The USD/CAD pair remains steady at 1.4010 after recent gains as the Canadian Dollar strengthens on rising Oil prices. Canada, being the largest crude exporter to the US, benefits from West Texas Intermediate Oil prices holding around $61.00 per barrel.
OPEC+ plans to pause output increases in early 2026, following a modest rise next month, which influences Oil and CAD values. The USD may strengthen again due to reduced expectations for a December rate cut by the Federal Reserve, despite recent rate reductions to 3.75%-4.0%.
Fed’s Stance
Fed Chair Jerome Powell expressed caution about further cuts, seeing a 69% chance of a December cut down from 93% previously. The prolonged US government shutdown adds economic uncertainty, now in its sixth week amid Congressional deadlock.
Key factors impacting the Canadian Dollar include the Bank of Canada’s interest rates, Oil prices, economic health, inflation, and trade balance. Higher rates attract investments and bolster the CAD, while Oil price changes directly affect its value. Inflation impacts CAD by influencing interest rate adjustments, and strong economic data generally boosts the currency’s appeal.
Based on the current situation, we see the USD/CAD pair holding near the 1.4010 mark, a level that presents a significant tug-of-war. The Canadian dollar is finding support from strong oil prices, while the US dollar is buoyed by a Federal Reserve that is hesitant to promise more rate cuts. This creates a tense balance that derivative traders need to watch closely in the coming weeks.
The strength in the Canadian dollar is not just about oil prices holding firm around $61 a barrel after the recent OPEC+ announcement. We’ve also seen Statistics Canada report a solid gain of 45,000 jobs last month, beating forecasts and pushing the Canadian unemployment rate down to 5.4%. These strong domestic fundamentals provide an additional tailwind for the loonie, independent of commodity movements.
US Economic Picture
On the other side of the pair, the Federal Reserve’s recent actions are driving the narrative for the US dollar. After cutting rates for the second time in 2025 to a 3.75%-4.0% range, Chairman Powell’s cautious tone has significantly lowered expectations for a third cut in December.
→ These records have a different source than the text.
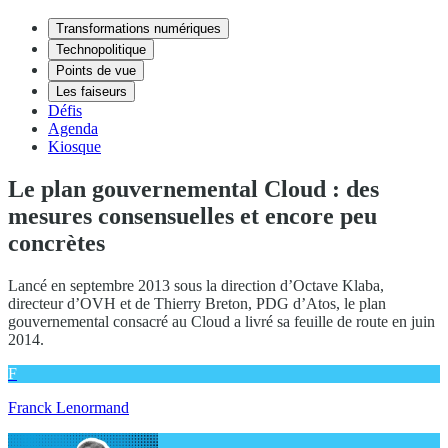
Transformations numériques
Technopolitique
Points de vue
Les faiseurs
Défis
Agenda
Kiosque
Le plan gouvernemental Cloud : des
mesures consensuelles et encore peu
concrètes
Lancé en septembre 2013 sous la direction d’Octave Klaba,
directeur d’OVH et de Thierry Breton, PDG d’Atos, le plan
gouvernemental consacré au Cloud a livré sa feuille de route en juin
2014.
F
Franck Lenormand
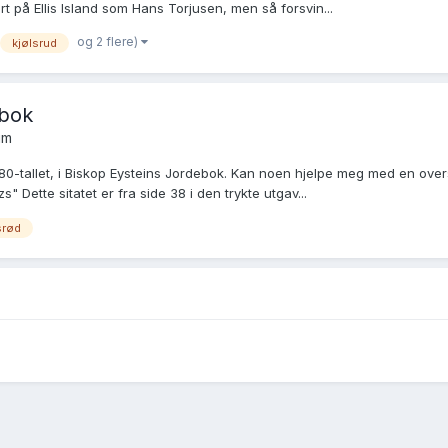
ert på Ellis Island som Hans Torjusen, men så forsvin...
og 2 flere)
kjølsrud
ebok
um
0-tallet, i Biskop Eysteins Jordebok. Kan noen hjelpe meg med en overset
 Dette sitatet er fra side 38 i den trykte utgav...
srød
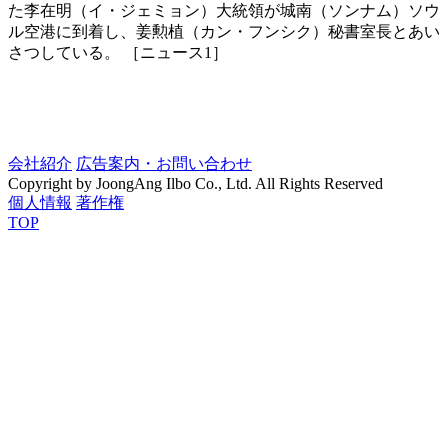
た李在明（イ・ジェミョン）大統領が城南（ソンナム）ソウ
ル空港に到着し、姜勲植（カン・フンシク）秘書室長とあい
さつしている。 ［ニュース1］
会社紹介
広告案内・お問い合わせ
Copyright by JoongAng Ilbo Co., Ltd. All Rights Reserved
個人情報
著作権
TOP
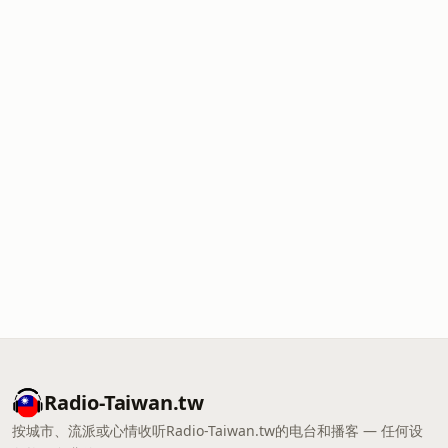
Radio-Taiwan.tw
按城市、流派或心情收听Radio-Taiwan.tw的电台和播客 — 任何设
The probability of a December cut has fallen from 93% to just 69% in the last week alone.
However, the US economic picture is becoming less clear, which complicates the Fed’s “wait-and-see” approach. The US Non-Farm Payrolls report from last Friday showed the economy added only 150,000 jobs in October, missing expectations and fueling concerns that the ongoing six-week government shutdown is starting to bite. This conflicting data—a hawkish Fed versus weakening economic indicators—is a recipe for volatility.
Looking at the charts, the 1.4000 level for USD/CAD is historically significant, representing highs we haven’t sustained since the market turmoil of 2020. Traders should recognize this as a potential resistance point that could be difficult to break without a strong catalyst. The market is essentially deciding whether US economic worries will outweigh the Fed’s cautious stance.
Given these opposing forces, we can expect implied volatility in USD/CAD options to increase ahead of the December Fed meeting. Traders should consider strategies that can profit from sharp moves in either direction, as the stalemate between strong Canadian data and uncertain US policy is unlikely to resolve quietly. The key will be to watch for any change in tone from Fed officials or further signs of economic impact from the government impasse.